Exercise prompt: Filter these entries down to lines holding "paint".

┌─ Supplied records

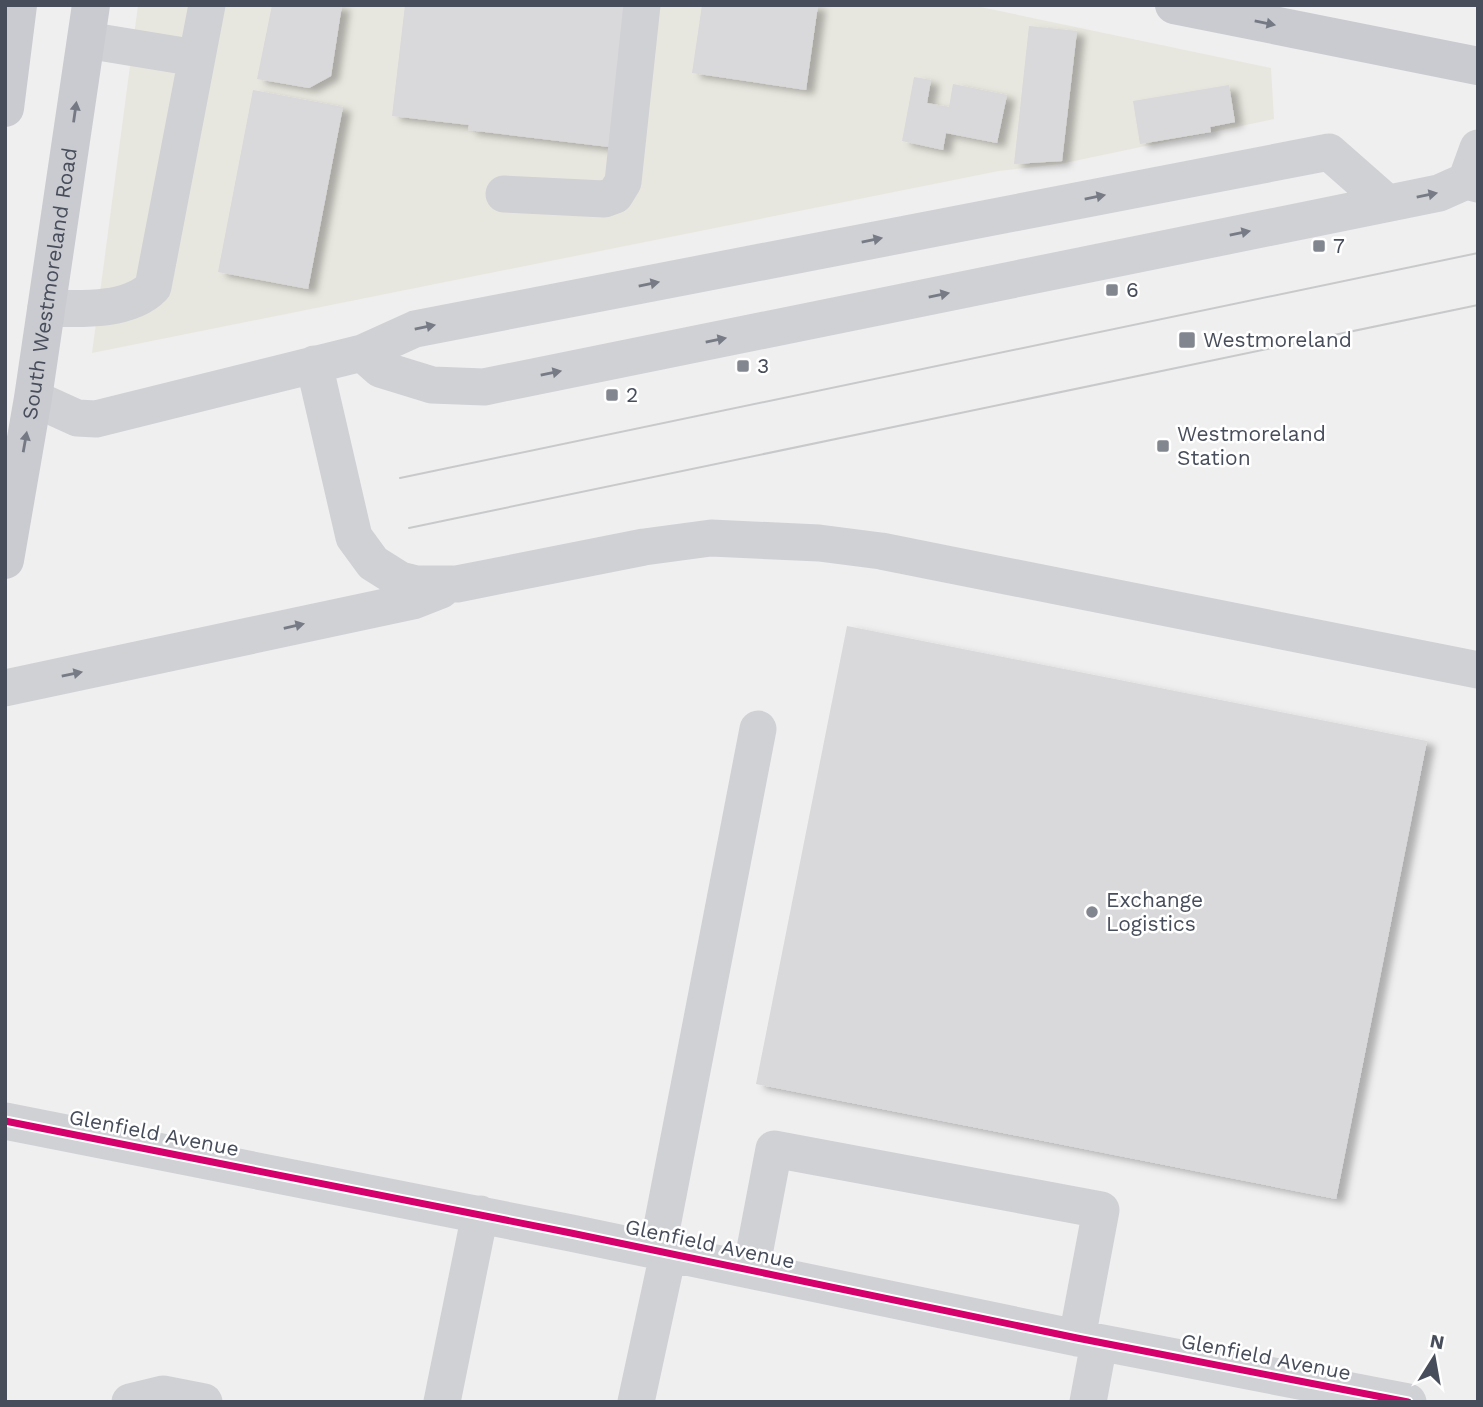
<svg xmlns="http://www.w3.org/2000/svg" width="1483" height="1407" font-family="'Work Sans',sans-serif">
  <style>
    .commercial { fill: #e8e7df }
    .building { fill: #d9d8db; filter: url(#shadow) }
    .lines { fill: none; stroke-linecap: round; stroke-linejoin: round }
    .minor { stroke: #d0d1d5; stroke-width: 37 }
    .major { stroke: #cacbd0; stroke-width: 38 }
    .tram { stroke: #c8c9cb; stroke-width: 2 }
    .cycleway-casing { stroke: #fff; stroke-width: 11 }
    .cycleway { stroke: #d6006c; stroke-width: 7 }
    .oneway { fill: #757984 }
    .oneway2 { fill: #777b86 }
    .poi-dot { fill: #82868f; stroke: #fff; stroke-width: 2.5 }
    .labels { text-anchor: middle; stroke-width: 5; stroke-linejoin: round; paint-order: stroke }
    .poi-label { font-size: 21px; fill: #474d5b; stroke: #fff; text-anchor: start }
    .street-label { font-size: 21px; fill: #474d5b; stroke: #fff }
  </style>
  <defs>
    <filter id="shadow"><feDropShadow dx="8" dy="4.5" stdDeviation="3.5" flood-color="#0004"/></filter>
  </defs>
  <rect width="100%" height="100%" fill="#f0efef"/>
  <!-- commercial -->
  <path class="commercial" d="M 138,5 L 971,5 L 1271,68 L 1274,119 L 1060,164 L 999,171 L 92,353 Z"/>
  <!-- building -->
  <path class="building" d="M 272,5 L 342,5 L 331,76 L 309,88 L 257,79 Z
    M 405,5 L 626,5 L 609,147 L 468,130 L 469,125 L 392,116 Z
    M 702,5 L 818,5 L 806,90 L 692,73 Z
    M 1029,26 L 1077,31 L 1062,161 L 1014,164 Z
    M 914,77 L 931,80 L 927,103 L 949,107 L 953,84 L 1007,95 L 997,143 L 946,133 L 943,150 L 902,141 Z
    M 1229,85 L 1235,122 L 1210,127 L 1211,132 L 1140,144 L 1133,101 Z
    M 253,90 L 343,107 L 308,289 L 218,272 Z
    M 847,626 L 1427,741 L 1336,1199 L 756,1084 Z"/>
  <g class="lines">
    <!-- minor -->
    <path class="minor" d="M 86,40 L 196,58
      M 1466,181 L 1478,148
      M 504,194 L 604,199 L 615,195 L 623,182 L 642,5
      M 46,308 C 79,309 129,312 153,287 L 207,5
      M 362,353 L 380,369 L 432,385 L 484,387 L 1439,193 L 1466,181 L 1478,184
      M 314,364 L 354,537 L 373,563 L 400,580 L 416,584 L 457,584 L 644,547 L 711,538 L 819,543 L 881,551 L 1478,670
      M 33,398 L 77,418 L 96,419 L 362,353 L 415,329 L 1329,152 L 1387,203
      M 5,688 L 413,601 L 441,590
      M 5,1121 L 571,1233 L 1077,1338 L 1408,1402
      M 657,1252 L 758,729
      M 751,1270 L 774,1149 L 1101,1210 L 1077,1338
      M 130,1402 L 163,1394 L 204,1402
      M 442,1402 L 480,1214
      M 636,1402 L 668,1254
      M 1088,1402 L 1099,1343"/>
    <!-- major -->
    <g class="major">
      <path d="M 1174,5 L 1478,66"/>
      <path d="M 5,108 L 18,5"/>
      <path id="s1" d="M 5,560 L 33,398 L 91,5"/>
    </g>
    <!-- tram -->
    <path class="tram" d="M 400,478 L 1478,253
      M 409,528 L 1478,305"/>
    <defs>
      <path id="cycleway" d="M 5,1121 L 571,1233 L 1077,1338 L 1408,1402"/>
    </defs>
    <!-- cycleway casing -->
    <use href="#cycleway" class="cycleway-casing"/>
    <!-- cycleway -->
    <use href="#cycleway" class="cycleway"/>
  </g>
  <!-- one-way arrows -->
  <defs><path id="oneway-solid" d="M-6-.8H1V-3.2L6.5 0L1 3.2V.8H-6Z" transform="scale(1.75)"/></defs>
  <g class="oneway">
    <use href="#oneway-solid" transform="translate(1265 23) rotate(11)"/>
    <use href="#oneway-solid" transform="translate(75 112) rotate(-82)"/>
    <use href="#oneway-solid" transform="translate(25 442) rotate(-80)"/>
  </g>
  <g class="oneway2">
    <use href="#oneway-solid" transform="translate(1427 195) rotate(-11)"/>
    <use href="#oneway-solid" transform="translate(1095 197) rotate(-11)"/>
    <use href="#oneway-solid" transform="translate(1240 233) rotate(-12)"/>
    <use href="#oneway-solid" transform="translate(872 240) rotate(-11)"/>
    <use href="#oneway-solid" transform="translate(649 284) rotate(-11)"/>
    <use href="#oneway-solid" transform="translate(939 295) rotate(-11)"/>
    <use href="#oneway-solid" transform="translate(425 327) rotate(-12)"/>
    <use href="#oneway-solid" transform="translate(716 340) rotate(-11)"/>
    <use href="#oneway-solid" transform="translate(551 373) rotate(-11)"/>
    <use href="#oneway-solid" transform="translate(294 626) rotate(-13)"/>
    <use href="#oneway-solid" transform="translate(72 674) rotate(-12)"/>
  </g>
  <!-- markers -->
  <g class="poi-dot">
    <rect x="1312" y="239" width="14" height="14" rx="3.5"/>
    <rect x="1105" y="283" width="14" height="14" rx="3.5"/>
    <rect x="1178" y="331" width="18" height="18" rx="3.5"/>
    <rect x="736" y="359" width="14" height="14" rx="3.5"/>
    <rect x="605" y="388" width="14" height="14" rx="3.5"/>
    <rect x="1156" y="439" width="14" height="14" rx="3.5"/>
    <circle cx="1092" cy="912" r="7"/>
  </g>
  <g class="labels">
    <!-- poi labels -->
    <g class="poi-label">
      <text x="1333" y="253">7</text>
      <text x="1126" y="297">6</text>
      <text x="1203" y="347">Westmoreland</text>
      <text x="757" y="373">3</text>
      <text x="626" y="402">2</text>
      <text x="1177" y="441">Westmoreland<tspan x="1177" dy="24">Station</tspan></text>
      <text x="1106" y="907">Exchange<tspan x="1106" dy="24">Logistics</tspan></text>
    </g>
    <!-- street labels -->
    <g class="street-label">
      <text dy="7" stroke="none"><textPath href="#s1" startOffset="280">South Westmoreland Road</textPath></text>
      <text transform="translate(154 1133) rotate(11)" y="7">Glenfield Avenue</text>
      <text transform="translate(710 1244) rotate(12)" y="7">Glenfield Avenue</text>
      <text transform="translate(1266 1357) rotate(11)" y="7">Glenfield Avenue</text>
    </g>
  </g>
  <!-- border -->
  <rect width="1483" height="1407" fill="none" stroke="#474d5b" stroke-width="14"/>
  <!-- north arrow -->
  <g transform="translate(1434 1358) rotate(11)" stroke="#ffffff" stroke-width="5" paint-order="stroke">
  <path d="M0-5L12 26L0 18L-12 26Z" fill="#474d5b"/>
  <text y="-10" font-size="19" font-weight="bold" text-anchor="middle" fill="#474d5b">N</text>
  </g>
</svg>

└─

Exercise result:
    .labels { text-anchor: middle; stroke-width: 5; stroke-linejoin: round; paint-order: stroke }
  <g transform="translate(1434 1358) rotate(11)" stroke="#ffffff" stroke-width="5" paint-order="stroke">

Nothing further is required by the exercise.